# PROBLEM REQUIREMENTS
Please return the data below as a JSON list of strings, one string per line, with blank lines and the pictures left out.

# SOURCE MATERIAL
Segment Open
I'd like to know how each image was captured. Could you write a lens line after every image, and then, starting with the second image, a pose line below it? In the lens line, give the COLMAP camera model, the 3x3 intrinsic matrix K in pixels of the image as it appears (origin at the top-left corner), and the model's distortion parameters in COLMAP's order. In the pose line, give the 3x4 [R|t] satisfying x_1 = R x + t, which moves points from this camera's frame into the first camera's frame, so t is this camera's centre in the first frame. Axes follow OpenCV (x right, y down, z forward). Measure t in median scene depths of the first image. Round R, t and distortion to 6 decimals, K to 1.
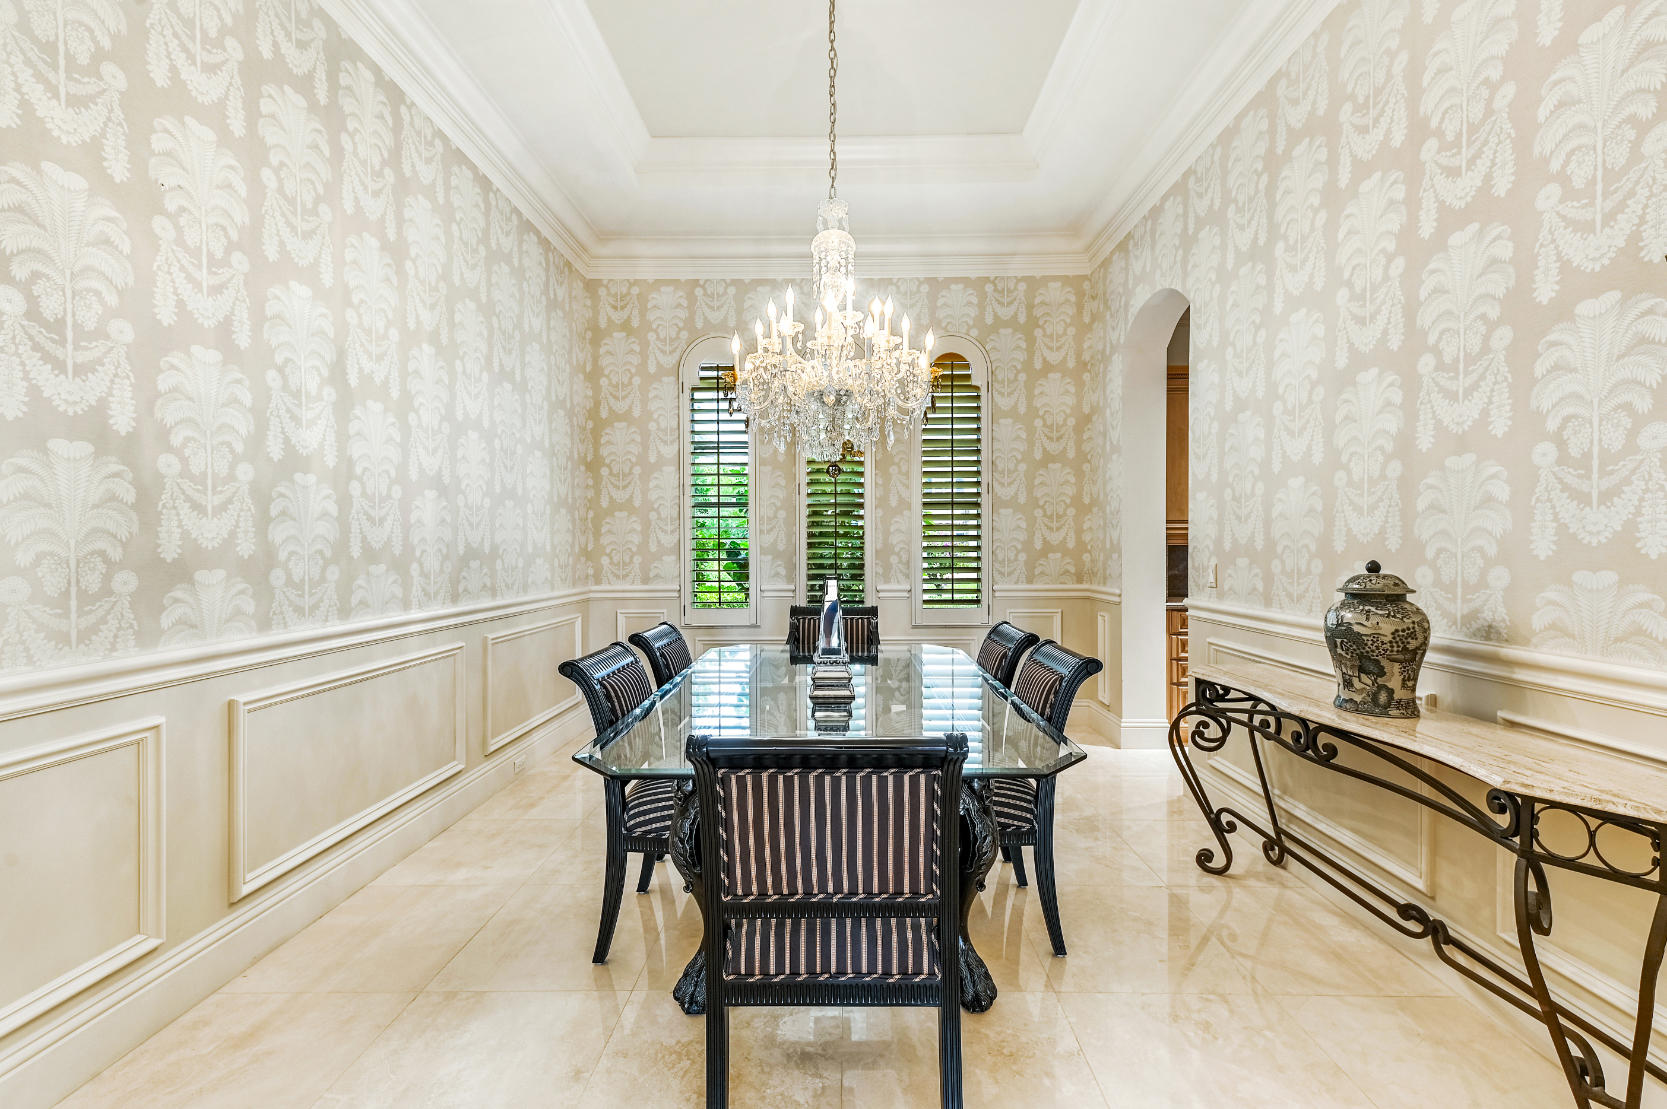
lens RADIAL K [[687.9, 0, 830.7], [0, 687.9, 551.9], [0, 0, 1]] dist [0.018111, 0.000206]
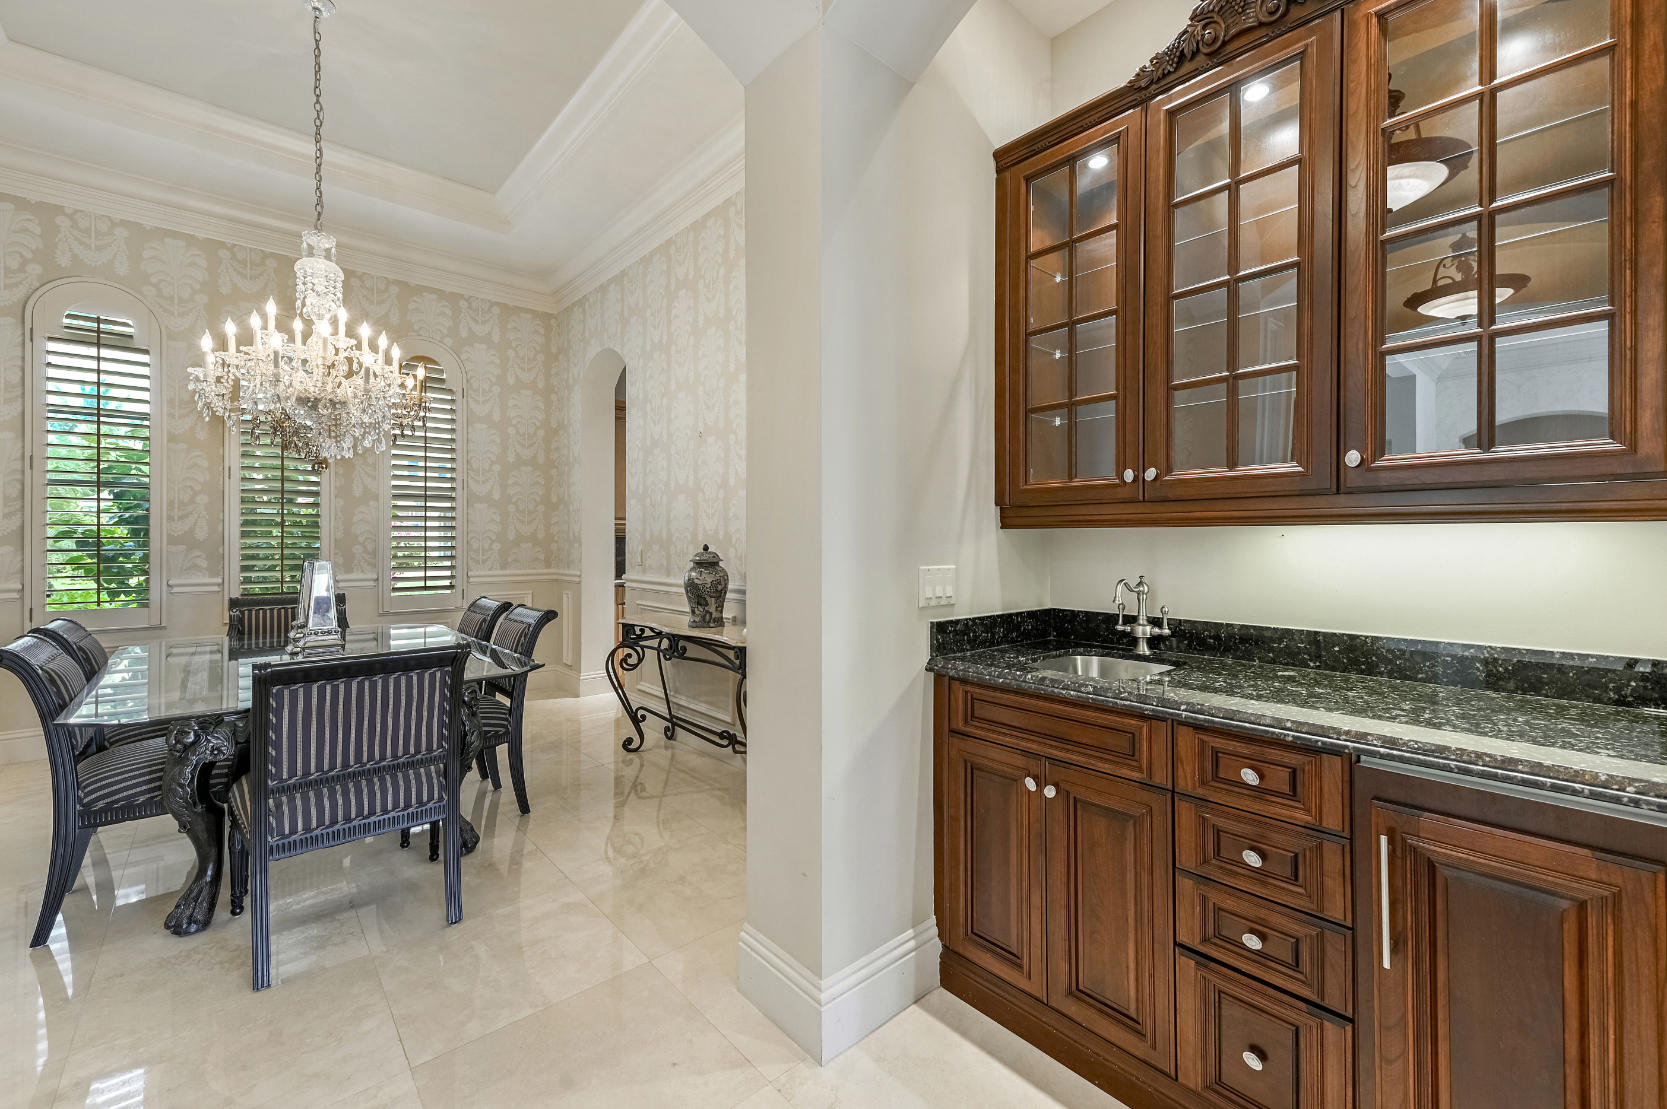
lens RADIAL K [[687.9, 0, 841.0], [0, 687.9, 540.6], [0, 0, 1]] dist [0.018111, 0.000206]
pose [[0.738947, 0.004099, 0.673751, -0.132019], [0.000396, 0.999979, -0.006518, 0.010381], [-0.673764, 0.005084, 0.738929, -0.425562]]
Segment Closed
# EXERCISE ANSWER
[
  "I'd like to know how each image was captured. Could you write a lens line after every image, and then, starting with the second image, a pose line below it? In the lens line, give the COLMAP camera model, the 3x3 intrinsic matrix K in pixels of the image as it appears (origin at the top-left corner), and the model's distortion parameters in COLMAP's order. In the pose line, give the 3x4 [R|t] satisfying x_1 = R x + t, which moves points from this camera's frame into the first camera's frame, so t is this camera's centre in the first frame. Axes follow OpenCV (x right, y down, z forward). Measure t in median scene depths of the first image. Round R, t and distortion to 6 decimals, K to 1.",
  "lens RADIAL K [[687.9, 0, 830.7], [0, 687.9, 551.9], [0, 0, 1]] dist [0.018111, 0.000206]",
  "lens RADIAL K [[687.9, 0, 841.0], [0, 687.9, 540.6], [0, 0, 1]] dist [0.018111, 0.000206]",
  "pose [[0.738947, 0.004099, 0.673751, -0.132019], [0.000396, 0.999979, -0.006518, 0.010381], [-0.673764, 0.005084, 0.738929, -0.425562]]"
]